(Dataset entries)
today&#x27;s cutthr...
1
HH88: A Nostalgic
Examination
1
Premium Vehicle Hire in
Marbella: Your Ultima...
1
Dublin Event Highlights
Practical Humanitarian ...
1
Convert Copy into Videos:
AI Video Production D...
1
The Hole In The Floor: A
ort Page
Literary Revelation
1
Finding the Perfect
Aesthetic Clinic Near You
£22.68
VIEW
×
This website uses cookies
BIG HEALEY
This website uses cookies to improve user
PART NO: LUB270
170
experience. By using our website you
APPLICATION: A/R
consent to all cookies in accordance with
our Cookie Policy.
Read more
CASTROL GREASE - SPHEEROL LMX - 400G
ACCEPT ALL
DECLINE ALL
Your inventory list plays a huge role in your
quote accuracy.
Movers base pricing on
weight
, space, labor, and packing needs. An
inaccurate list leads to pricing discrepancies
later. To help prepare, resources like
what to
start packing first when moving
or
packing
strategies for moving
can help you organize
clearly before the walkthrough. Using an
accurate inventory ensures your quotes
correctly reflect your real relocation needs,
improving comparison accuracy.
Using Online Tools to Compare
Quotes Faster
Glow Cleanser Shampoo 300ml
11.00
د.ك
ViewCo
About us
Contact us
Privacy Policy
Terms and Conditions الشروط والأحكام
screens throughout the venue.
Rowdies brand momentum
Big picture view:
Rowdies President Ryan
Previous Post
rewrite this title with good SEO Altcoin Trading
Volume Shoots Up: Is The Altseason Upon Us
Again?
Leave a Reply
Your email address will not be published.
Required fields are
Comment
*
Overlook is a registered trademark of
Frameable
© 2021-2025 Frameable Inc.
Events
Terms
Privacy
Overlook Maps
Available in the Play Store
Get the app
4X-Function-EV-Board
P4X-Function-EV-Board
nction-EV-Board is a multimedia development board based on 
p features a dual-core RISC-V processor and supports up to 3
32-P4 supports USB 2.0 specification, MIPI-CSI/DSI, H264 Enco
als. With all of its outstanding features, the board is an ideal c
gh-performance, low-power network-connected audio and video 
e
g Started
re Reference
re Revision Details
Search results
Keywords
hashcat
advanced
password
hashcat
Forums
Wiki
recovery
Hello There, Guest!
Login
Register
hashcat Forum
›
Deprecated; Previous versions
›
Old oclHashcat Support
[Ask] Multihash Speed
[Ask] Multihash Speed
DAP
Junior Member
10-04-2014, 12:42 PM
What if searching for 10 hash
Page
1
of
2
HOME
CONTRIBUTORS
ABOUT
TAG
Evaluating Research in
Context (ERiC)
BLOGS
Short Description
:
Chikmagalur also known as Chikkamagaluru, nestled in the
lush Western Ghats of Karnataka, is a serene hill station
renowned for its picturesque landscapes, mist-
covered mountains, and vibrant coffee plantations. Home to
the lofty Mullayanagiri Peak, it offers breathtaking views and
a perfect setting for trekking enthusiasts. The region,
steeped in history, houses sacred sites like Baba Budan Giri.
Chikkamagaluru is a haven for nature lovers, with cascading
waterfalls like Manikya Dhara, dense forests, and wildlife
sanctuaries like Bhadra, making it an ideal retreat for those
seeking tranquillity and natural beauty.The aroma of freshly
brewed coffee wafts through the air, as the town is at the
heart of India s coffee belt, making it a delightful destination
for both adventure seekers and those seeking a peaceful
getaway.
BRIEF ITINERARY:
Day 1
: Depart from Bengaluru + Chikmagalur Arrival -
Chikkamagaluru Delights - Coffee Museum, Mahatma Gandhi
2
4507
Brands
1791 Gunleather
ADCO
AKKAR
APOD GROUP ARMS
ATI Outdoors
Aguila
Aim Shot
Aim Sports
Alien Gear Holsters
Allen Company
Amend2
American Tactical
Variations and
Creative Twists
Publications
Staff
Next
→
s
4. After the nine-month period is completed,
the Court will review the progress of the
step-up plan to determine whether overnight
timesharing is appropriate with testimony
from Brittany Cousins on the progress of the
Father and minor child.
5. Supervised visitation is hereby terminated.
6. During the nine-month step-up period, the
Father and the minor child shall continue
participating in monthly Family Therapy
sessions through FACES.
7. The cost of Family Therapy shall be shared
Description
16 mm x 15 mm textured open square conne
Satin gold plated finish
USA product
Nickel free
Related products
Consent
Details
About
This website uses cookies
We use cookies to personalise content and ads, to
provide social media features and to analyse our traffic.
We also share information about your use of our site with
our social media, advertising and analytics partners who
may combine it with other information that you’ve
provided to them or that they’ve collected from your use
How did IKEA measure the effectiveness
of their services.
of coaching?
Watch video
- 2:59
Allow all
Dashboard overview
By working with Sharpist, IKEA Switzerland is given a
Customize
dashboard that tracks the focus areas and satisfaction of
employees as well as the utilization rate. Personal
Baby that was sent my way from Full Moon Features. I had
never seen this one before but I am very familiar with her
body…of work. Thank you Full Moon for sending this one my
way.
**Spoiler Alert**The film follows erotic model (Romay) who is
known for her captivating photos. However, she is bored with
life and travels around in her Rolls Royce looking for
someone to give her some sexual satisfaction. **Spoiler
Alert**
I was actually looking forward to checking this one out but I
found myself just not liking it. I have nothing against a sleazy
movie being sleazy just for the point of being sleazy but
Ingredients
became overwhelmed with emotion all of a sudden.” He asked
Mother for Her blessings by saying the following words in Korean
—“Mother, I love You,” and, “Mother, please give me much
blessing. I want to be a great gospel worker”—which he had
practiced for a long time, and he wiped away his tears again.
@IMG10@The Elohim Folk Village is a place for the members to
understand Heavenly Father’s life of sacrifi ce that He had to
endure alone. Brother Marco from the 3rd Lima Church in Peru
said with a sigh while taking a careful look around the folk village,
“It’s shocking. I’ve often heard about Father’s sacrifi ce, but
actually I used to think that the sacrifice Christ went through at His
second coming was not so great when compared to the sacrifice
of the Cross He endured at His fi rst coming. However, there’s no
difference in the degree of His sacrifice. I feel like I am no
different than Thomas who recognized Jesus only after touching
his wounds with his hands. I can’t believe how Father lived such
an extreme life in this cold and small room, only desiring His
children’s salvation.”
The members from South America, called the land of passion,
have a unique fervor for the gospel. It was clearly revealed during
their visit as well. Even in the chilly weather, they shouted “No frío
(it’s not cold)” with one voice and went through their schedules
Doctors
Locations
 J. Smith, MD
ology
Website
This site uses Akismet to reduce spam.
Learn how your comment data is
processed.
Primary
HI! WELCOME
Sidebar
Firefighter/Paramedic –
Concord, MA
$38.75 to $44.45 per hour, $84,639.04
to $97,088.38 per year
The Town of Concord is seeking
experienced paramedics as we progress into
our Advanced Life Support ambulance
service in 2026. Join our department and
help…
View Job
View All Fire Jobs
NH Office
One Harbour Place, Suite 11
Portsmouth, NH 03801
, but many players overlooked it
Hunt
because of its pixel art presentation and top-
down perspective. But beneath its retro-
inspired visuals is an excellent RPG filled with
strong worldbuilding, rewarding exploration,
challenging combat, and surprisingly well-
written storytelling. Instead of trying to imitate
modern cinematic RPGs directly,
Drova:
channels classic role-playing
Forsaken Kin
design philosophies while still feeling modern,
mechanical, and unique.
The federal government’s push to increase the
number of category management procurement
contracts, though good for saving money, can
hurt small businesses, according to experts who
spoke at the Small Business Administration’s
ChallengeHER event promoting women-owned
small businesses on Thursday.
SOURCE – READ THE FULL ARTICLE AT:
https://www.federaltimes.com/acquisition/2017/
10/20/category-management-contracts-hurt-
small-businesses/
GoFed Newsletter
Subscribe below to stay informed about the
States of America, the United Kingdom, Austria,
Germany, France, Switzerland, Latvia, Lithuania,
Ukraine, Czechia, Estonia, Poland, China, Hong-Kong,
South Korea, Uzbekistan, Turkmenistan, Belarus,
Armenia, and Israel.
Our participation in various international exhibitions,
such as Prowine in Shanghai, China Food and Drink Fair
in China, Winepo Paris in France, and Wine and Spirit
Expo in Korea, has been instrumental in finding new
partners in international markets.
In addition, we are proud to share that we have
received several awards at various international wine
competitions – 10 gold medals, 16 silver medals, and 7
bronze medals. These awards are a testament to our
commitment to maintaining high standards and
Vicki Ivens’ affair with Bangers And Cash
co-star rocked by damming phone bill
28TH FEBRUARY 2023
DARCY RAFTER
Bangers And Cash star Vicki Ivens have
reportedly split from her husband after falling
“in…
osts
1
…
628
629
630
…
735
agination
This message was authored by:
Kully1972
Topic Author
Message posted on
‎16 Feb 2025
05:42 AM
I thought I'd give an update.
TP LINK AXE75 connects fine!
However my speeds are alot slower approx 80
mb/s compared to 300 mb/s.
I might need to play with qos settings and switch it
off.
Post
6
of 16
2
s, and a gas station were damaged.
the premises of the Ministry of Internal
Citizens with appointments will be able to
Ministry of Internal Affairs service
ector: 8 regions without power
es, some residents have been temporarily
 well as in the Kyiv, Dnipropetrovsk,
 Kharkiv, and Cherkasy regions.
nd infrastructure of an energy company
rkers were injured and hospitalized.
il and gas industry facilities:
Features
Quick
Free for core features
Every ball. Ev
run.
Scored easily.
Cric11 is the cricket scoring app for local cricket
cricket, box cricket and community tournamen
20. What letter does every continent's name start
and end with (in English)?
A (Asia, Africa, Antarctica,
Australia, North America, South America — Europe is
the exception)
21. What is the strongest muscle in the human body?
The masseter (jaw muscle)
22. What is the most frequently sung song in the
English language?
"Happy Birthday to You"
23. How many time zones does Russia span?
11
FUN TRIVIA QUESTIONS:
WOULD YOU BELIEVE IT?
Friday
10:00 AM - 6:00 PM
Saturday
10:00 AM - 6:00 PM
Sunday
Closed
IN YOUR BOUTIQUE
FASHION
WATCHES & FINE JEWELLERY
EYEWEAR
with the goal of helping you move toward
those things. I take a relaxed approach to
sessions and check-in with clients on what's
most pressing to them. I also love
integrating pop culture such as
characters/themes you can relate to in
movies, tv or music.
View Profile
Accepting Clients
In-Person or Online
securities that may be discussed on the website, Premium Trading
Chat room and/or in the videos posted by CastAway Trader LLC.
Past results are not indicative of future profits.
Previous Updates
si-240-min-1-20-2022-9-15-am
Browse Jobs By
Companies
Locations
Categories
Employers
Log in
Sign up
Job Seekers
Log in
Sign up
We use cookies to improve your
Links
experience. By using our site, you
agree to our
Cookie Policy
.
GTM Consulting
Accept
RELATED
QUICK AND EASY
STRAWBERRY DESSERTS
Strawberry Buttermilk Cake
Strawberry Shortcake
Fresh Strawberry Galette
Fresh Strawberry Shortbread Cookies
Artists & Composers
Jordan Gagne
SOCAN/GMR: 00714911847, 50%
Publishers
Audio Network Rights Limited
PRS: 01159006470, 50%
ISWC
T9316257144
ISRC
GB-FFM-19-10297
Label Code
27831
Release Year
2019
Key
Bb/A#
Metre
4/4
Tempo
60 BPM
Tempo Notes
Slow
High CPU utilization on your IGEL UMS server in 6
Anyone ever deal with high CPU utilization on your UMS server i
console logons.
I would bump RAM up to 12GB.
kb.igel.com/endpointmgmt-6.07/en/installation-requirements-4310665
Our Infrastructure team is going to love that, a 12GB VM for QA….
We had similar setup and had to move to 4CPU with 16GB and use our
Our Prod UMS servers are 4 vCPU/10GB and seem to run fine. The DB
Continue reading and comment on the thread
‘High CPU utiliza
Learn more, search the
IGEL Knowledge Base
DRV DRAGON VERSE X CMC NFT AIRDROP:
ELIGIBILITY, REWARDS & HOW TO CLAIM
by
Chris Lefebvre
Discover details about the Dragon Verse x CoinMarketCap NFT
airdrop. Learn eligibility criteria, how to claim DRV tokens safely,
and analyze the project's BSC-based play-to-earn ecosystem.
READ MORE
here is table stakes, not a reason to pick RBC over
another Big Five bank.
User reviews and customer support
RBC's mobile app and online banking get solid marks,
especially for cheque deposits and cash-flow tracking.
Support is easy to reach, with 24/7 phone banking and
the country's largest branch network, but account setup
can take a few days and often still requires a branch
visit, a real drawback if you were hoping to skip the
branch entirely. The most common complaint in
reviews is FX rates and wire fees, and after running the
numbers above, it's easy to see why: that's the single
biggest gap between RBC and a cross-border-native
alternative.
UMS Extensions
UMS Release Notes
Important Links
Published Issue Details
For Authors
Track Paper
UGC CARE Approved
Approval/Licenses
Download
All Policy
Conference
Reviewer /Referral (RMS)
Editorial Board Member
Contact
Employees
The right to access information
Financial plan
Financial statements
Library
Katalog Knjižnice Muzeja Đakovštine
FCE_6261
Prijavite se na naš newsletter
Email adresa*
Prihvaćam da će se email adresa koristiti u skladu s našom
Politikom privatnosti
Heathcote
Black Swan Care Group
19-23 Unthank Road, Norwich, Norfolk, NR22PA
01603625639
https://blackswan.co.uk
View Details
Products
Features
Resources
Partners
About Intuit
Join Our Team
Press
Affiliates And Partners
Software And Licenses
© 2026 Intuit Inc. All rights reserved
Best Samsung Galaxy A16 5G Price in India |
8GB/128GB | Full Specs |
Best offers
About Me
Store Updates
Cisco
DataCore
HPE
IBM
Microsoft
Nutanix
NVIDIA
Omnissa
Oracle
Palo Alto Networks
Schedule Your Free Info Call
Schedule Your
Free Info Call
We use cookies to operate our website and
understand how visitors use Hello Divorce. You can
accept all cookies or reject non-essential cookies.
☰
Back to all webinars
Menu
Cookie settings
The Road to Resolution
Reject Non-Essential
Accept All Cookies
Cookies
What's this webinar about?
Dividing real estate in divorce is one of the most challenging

### Assignment
How many lines of the material above contain the string "cricket"? Case counts, so match capital and small letters exactly. Reply with the number alone.

### Answer to the problem
2